The plan will be “flexible” and in its implementation will be tailored to the necessities of each area: “It has to be in balance with the surroundings. We do not want disproportionate tourist projects,” says Joan Carles Garcia, president of the Consell Comarcal del Priorat. In order to achieve this balance, the department of Territori i Sostenibilitat has decided to unite 135 areas in different municipalities around the country. The idea is that by 2016, when the plan will be definitively approved, the municipalities covered will share the same regulations. / a.g.

Wine producers welcome more promotion and unity

Wine producers and vendors have generally welcomed the Generalitat's decision to prioritise wine tourism with its own global promotion and development plan.

“The more players we have working on the promotion of the product, the better off we are. In my opinion, it is a very positive thing,” says Sandra Molas, head of enotourism at the Torres company, who adds that what is truly important at this stage is “everyone pulling in the same direction” in creating a tourist product that is competitive around the world.

Bodegues Torres has been offering wine tourism experiences for years –perhaps the most spectacular activity on offer is a helicopter trip over the company's estate. However, there are also smaller companies that have started to explore the area of wine tourism. One of them is the Parés Baltà cellar in Pacs del Penedès, in Alt Penedès, a family firm that specialises in producing organic and bio-dynamic wines.

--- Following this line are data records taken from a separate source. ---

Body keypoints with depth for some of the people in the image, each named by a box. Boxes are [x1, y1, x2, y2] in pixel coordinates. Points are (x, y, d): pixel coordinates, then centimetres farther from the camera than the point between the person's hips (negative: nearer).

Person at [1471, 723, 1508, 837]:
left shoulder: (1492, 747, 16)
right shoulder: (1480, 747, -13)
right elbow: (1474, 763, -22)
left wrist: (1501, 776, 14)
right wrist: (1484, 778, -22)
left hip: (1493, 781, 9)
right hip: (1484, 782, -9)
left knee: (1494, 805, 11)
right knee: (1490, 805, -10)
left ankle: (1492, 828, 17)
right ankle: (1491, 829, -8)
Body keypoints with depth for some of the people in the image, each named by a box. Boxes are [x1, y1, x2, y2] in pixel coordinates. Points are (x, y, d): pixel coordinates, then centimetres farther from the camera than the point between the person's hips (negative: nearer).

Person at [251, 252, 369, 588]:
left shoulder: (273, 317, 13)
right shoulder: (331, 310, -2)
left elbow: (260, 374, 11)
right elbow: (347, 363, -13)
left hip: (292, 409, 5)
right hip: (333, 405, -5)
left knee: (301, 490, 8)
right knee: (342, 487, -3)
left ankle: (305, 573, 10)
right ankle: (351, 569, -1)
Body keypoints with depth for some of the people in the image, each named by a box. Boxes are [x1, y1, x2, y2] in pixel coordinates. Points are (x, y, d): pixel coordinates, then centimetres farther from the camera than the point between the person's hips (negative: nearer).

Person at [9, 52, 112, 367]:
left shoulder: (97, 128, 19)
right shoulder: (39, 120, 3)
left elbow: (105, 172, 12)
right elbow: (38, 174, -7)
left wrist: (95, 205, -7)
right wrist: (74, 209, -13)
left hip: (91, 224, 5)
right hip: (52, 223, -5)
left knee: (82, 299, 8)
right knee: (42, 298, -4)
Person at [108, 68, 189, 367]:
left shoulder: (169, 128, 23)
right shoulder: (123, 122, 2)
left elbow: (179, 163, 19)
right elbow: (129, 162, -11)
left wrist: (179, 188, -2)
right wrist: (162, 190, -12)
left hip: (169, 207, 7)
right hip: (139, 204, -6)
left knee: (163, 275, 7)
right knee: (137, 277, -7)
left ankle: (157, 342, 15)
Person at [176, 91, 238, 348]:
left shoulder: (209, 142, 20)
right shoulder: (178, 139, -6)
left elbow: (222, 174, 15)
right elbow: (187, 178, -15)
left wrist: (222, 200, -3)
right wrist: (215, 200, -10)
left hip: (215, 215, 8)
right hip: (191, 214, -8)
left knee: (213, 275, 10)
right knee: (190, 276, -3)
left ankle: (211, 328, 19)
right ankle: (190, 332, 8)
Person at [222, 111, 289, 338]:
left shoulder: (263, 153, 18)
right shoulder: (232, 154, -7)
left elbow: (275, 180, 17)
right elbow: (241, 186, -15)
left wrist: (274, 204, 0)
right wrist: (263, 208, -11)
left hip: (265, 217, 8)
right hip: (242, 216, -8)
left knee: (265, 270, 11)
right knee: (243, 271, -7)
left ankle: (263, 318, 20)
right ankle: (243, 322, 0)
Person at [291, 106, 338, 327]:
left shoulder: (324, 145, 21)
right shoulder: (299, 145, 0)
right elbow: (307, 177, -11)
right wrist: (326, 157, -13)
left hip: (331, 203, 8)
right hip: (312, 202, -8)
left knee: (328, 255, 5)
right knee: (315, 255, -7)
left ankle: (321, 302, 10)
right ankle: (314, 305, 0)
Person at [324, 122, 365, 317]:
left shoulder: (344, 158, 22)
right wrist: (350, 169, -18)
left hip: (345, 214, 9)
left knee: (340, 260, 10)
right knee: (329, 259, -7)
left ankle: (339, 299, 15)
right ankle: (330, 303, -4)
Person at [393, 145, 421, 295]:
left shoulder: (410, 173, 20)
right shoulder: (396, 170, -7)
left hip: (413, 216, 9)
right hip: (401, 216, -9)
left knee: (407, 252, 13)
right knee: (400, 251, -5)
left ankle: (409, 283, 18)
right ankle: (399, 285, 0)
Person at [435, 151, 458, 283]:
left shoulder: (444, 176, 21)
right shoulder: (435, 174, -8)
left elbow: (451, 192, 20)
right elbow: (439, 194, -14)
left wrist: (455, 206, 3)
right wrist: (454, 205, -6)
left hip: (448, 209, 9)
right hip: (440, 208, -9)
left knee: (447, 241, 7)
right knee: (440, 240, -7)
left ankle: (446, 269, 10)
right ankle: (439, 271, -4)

“Right now, the most important thing is to get the message out to everyone that Penedès is a wine growing centre,”says Josep Cusiné, the cellar's co-director, and who is already working on a unique experience for couples to celebrate Saint Valentine's day: Vi,amor i xocolata.The activity includes a guided visit of the company's facilities and a wine tasting session that includes a variety of select chocolates as well as a free gift.